Law professors talk child immigration struggles

Law School professors Maria Woltjen and Elizabeth Frankel spoke to students about unaccompanied immigrant children in the United States and the shortcomings of current child immigration policies on Tuesday. Woltjen and Frankel direct the Young Center for Immigrant Children’s Rights, an independent nonprofit based at the Law School, which trains law students and volunteers to represent immigrant children in courtroom proceedings.

Children come to the United States to escape conditions of poverty and deprivation, to find their parents, or to flee gang recruitment, armed conflict, child abuse, and prosecution, the speakers said.

“One of the hardest things about working with these kids is gaining their trust and figuring out what their stories are—these kids are coached heavily to tell a certain story by their traffickers and family members, so we spend a lot of time working with them and really figuring out why they came to the United States,” Frankel said.

Frankel and Woltjen contend that there is no requirement under the Immigration Nationality Act mandating judges to consider the best interests of the children when deciding whether to deport them. Furthermore, the children have to prove they have a right to remain in the United States but have no right to an attorney and often have to represent themselves.

“These kids—they had a plan. They thought they were going to reach Mom or Dad or Uncle. They want to work, pay mortgage for the home, and now they are getting threats and are stuck in this place where they don’t know what is going to happen, and they are really scared and confused,” Frankel said.

In 2012, 15,000 children were apprehended by the federal government and placed in immigration detention, Frankel said, and now face deportation proceedings. In years past, the number was closer to 8,000 annually. Projections estimate that 24,000 children will be taken into custody this year.

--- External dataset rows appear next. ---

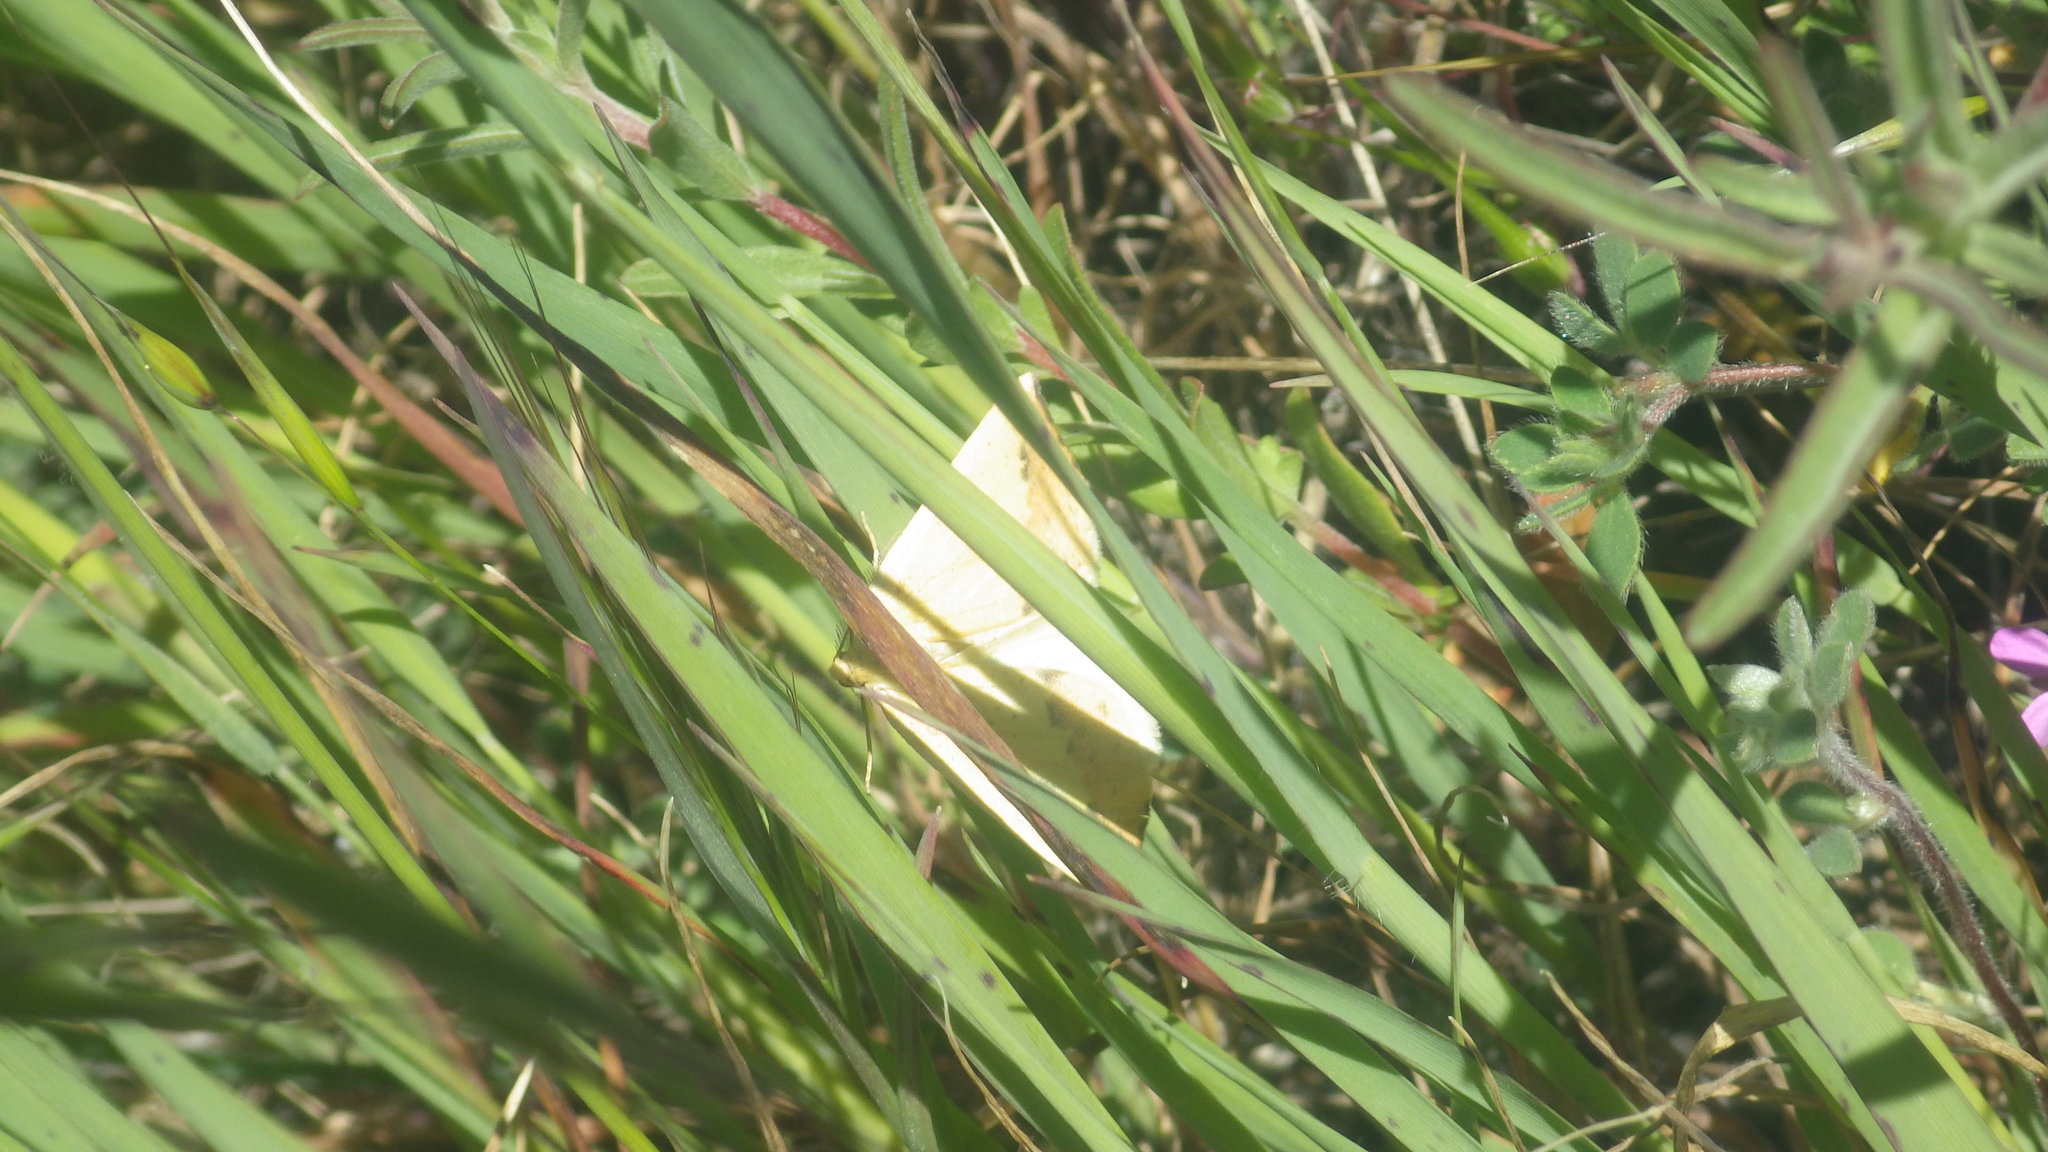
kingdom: Animalia
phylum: Arthropoda
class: Insecta
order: Lepidoptera
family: Geometridae
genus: Neoterpes
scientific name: Neoterpes edwardsata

“We have heard many different possible reasons for this [increase]—violence in their countries, two consecutive droughts in Guatemala, poverty, the economy—but we really don’t know,” Frankel said.

A little over a decade ago, there was one detainment facility in Chicago with 70 children. There are now six detention centers throughout the Chicagoland area that house over 400 kids, the speakers said. The Center aims to provide assistance for these children but has to contend with constraints in its resources in the face of growing demand for its services.

“When Maria started, we used to always automatically serve any young child under the age of 15. Now if we served every child under the age of 15, I don’t think we would ever be able to sleep. There would be so many kids,” Frankel said.

The event was hosted by the UChicago chapter of the American Civil Liberties Union.